Not only in the obvious areas, such as temperament and plumbing, but in subtler ways too, men and women have different wants and needs. For instance, women need affection, understanding and many cute little baskets of potpourri. Men want to see what's on channel 6.
Among these many differences are those found in matters of decor. Men's way of choosing between two fabrics of different predominant colors, for instance, hinges on a single question: which one costs less? Women, on the other hand, have eyes like gas chromatographs, distinguishing between two shades of teal as if one were chartreuse and the other charcoal gray.
Hence the insight behind a campaign from Foote, Cone & Belding/Brazil, SÌo Paulo, for Coral Paints.
Three amusing spots play on a wife's recognition of the color that would be just right for the living room, front door, etc., and the long-suffering husband's responsibility-under the most awkward of circumstances-to obtain a swatch with which to match it.
In one spot, husband Haroldo and the little woman are sitting on a plane, when she spies the right shade of green on the shirt of the fellow sitting on the aisle. It's just what she wants for the kids' room, and-because she is merely a woman and Haroldo is a Man-it is for him to obtain the sample. So he feigns a heart attack and rips off the other passenger's pocket.
In a second spot, the couple is at a wedding when she sees on the matron of honor's hanky the right pink for their home exterior. Haroldo bursts into fake sobs, borrows the hanky and blows his nose in it. He offers it back, but the owner graciously declines.
Finally, there is the best of the three, this one set at a wedding reception when Haroldo's wife sees a woman dancing in a blue dress.
Wife: "Haroldo, look at that dress!"
Haroldo: "You want one like it?"
Wife: "It's the color we wanted for the door at home. Oh, Haroldo. We must have a sample. Go and get it."
Next, Haroldo and the woman in blue are doing a ridiculous rhumba to "Love is in the Air," culminating in him surreptitiously biting a blue button right off the dress.
Female voiceover: "When you have found the right color, you go to any lengths to get it. Then only Coral Paints work."
Male voiceover: "Coral. The color of your dreams."
The comedy in all of the spots is a bit broad, and in this one Haroldo and dance partner are chewing the scenery, but nuance has nothing to do with why this is such an effective campaign. While the specific claim that only Coral can match colors is manifestly puffed up, the credibility of the brand is bolstered by the premise's human truth.
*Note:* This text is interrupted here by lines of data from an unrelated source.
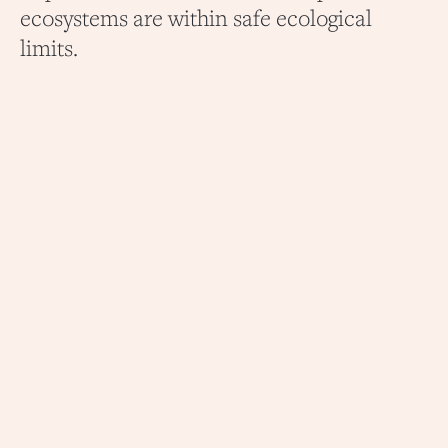
ecosystems are within safe ecological
limits.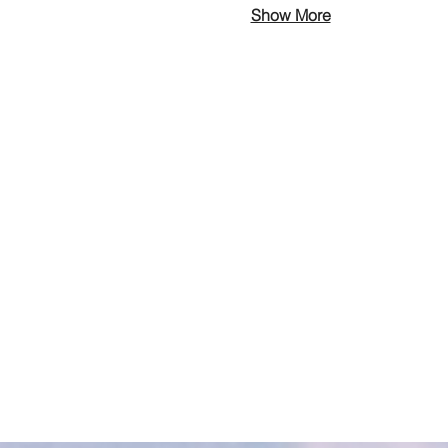
Show More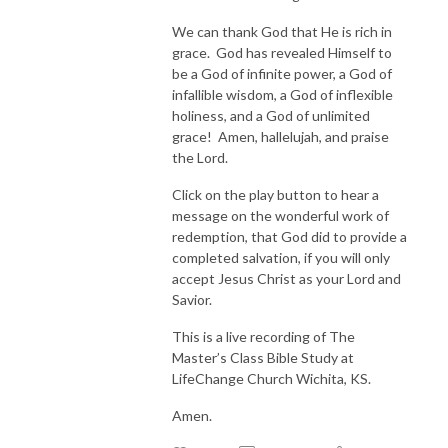
We can thank God that He is rich in
grace. God has revealed Himself to
be a God of infinite power, a God of
infallible wisdom, a God of inflexible
holiness, and a God of unlimited
grace! Amen, hallelujah, and praise
the Lord.
Click on the play button to hear a
message on the wonderful work of
redemption, that God did to provide a
completed salvation, if you will only
accept Jesus Christ as your Lord and
Savior.
This is a live recording of The
Master’s Class Bible Study at
LifeChange Church Wichita, KS.
Amen.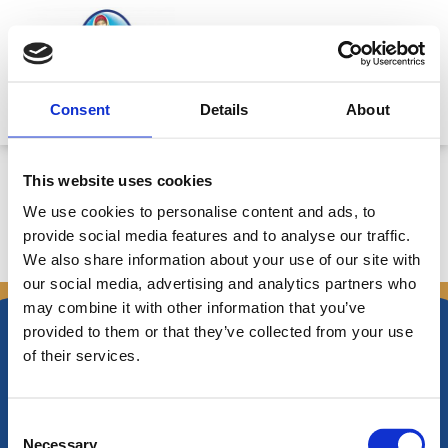
Skip
to
content
Mitsides Point
Consent
Details
About
Corporate Announcement
This website uses cookies
We use cookies to personalise content and ads, to
provide social media features and to analyse our traffic.
We also share information about your use of our site with
←
Previous Announcements
Next Announcements
→
our social media, advertising and analytics partners who
may combine it with other information that you’ve
provided to them or that they’ve collected from your use
of their services.
Nikiforos Fokas Avenue 34 – 38,
Consent
P.O. Box 21778, 1513
Necessary
Nicosia, Cyprus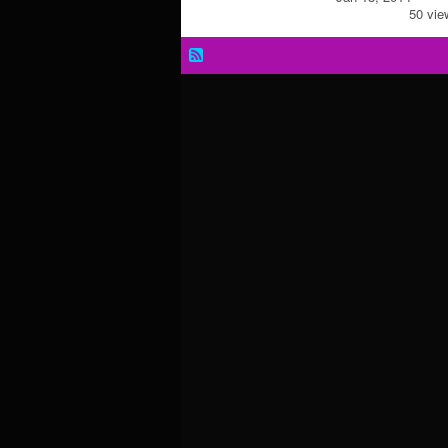
50 vie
This is classic pre-emption, but with a bonus. By capturing this very real quirk of male-female relationships, Coral engages, charms and becomes memorable to the audience, which henceforth will associate color-matching capability especially with this advertiser, no matter how well other brands do the same thing.
Of course, husbands will be completely indifferent. But wives will take it to heart, every time they instruct their spouse where and when and with what to paint.